File needed: Al7075.xlsx

(a) Import the load-length data in file “Al7075.xlsx” The header in the excel file should give you all the information you need. Plot the stress-strain data. Put the stress in units of MPa.

(b) Take the first couple of data points and determine the slope by fitting a straight line to the data. You may want to replot the first quarter or so of the original plot so that you can see how far the linear region extends.

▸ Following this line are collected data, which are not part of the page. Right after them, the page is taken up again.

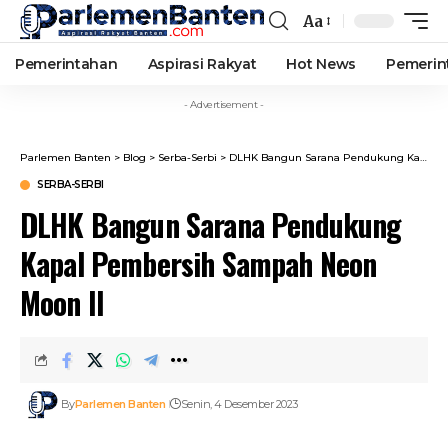
Aa
Font
Resizer
Pemerintahan
Aspirasi Rakyat
Hot News
Pemerin
- Advertisement -
Parlemen Banten
>
Blog
>
Serba-Serbi
>
DLHK Bangun Sarana Pendukung Kapal Pembersih Sampah Neon Moon II
SERBA-SERBI
DLHK Bangun Sarana Pendukung
Kapal Pembersih Sampah Neon
Moon II
By
Parlemen Banten
Senin, 4 Desember 2023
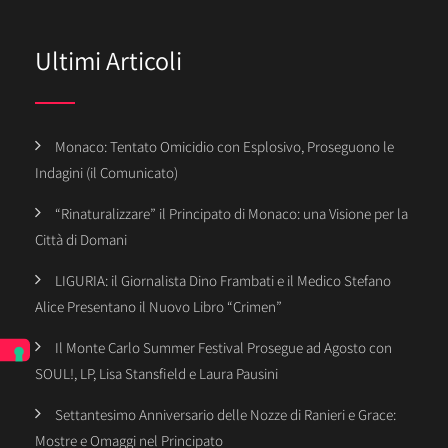
Ultimi Articoli
Monaco: Tentato Omicidio con Esplosivo, Proseguono le
Indagini (il Comunicato)
“Rinaturalizzare” il Principato di Monaco: una Visione per la
Città di Domani
LIGURIA: il Giornalista Dino Frambati e il Medico Stefano
Alice Presentano il Nuovo Libro “Crimen”
Il Monte Carlo Summer Festival Prosegue ad Agosto con
SOUL!, LP, Lisa Stansfield e Laura Pausini
Settantesimo Anniversario delle Nozze di Ranieri e Grace:
Mostre e Omaggi nel Principato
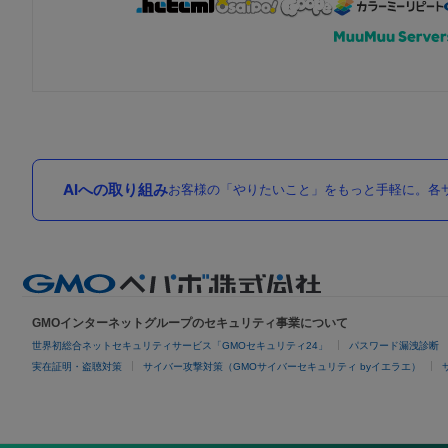
AIへの取り組み
お客様の「やりたいこと」をもっと手軽に。各サ
GMOインターネットグループのセキュリティ事業について
世界初総合ネットセキュリティサービス「GMOセキュリティ24」
パスワード漏洩診断
実在証明・盗聴対策
サイバー攻撃対策（GMOサイバーセキュリティ byイエラエ）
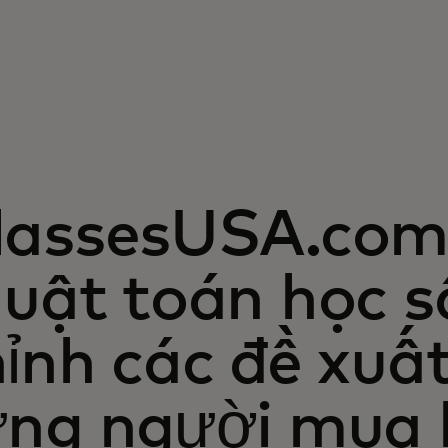
lassesUSA.com 
uật toán học s
ỉnh các đề xuấ
ừng người mua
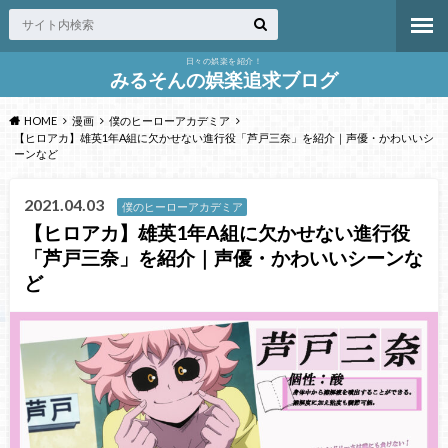
日々の娯楽を紹介！
みるそんの娯楽追求ブログ
HOME
漫画
僕のヒーローアカデミア
【ヒロアカ】雄英1年A組に欠かせない進行役「芦戸三奈」を紹介｜声優・かわいいシ
ーンなど
2021.04.03
僕のヒーローアカデミア
【ヒロアカ】雄英1年A組に欠かせない進行役
「芦戸三奈」を紹介｜声優・かわいいシーンな
ど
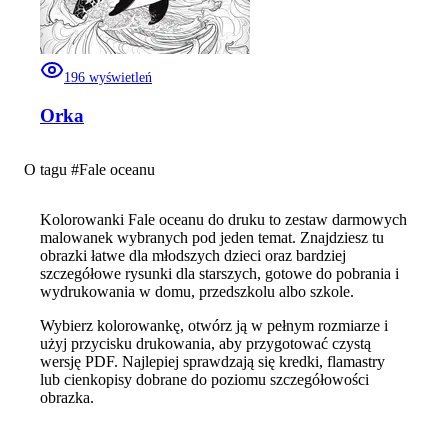
196
wyświetleń
Orka
O tagu #
Fale oceanu
Kolorowanki Fale oceanu do druku to zestaw darmowych
malowanek wybranych pod jeden temat. Znajdziesz tu
obrazki łatwe dla młodszych dzieci oraz bardziej
szczegółowe rysunki dla starszych, gotowe do pobrania i
wydrukowania w domu, przedszkolu albo szkole.
Wybierz kolorowankę, otwórz ją w pełnym rozmiarze i
użyj przycisku drukowania, aby przygotować czystą
wersję PDF. Najlepiej sprawdzają się kredki, flamastry
lub cienkopisy dobrane do poziomu szczegółowości
obrazka.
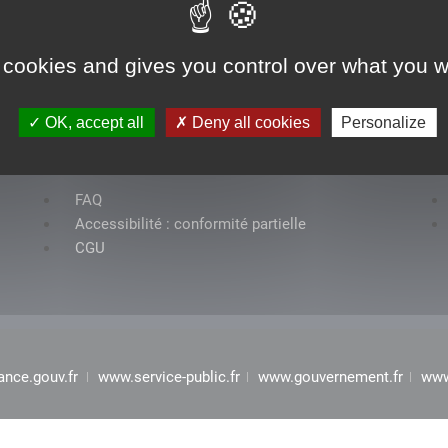
 cookies and gives you control over what you w
OK, accept all
Deny all cookies
Personalize
Rubriques
FAQ
Accessibilité : conformité partielle
CGU
ance.gouv.fr
www.service-public.fr
www.gouvernement.fr
www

(c) Add a line to your plot that starts at a strain of 0.002 and has the slope found previously. Plot this line so that it intersects the stress-strain data curve and read off the yield strength. You should only plot the first quarter or so of the original plot so that you can clearly see the yield point value.

(d) Add a horizontal line to your plot at the yield point value estimated above. Refine your estimate if your horizontal line does not pass correctly through the intersection point.

(e) Export your data to a new excel file with a name of your choosing.

3.7.3. Problem 2:#


Write a function that given the ionic radii for a simple ceramic compound (2 elements) returns the expected coordination number. The coordinaton numbers versus ratio of the radii can be found in Chapter 12, Table 12.2 on page 408 in Callister 10th ed. and is shown below. Your function should check if your ratio is greater than 1.0. If it is, then take the inverse of your ratio. You may want to consider the if elif else conditionals. Test your function by calculating the coordination number for NaCl. Remember to use the ionic radii not the atomic radii.

../_images/Callister_Chap_12.png

3.7.4. Problem 3:#


Pick 1000 random points in a square of edge length 2 centered at (0,0). Determine how many of these points are contained in a circle of radius 1 centered at (0,0). Multiply the ratio of points in the circle to the total number of points by 4, i.e. \(4\times \frac{\text{pts in circle}}{\text{total num pts}}\). Try 10,000 points. What do you get?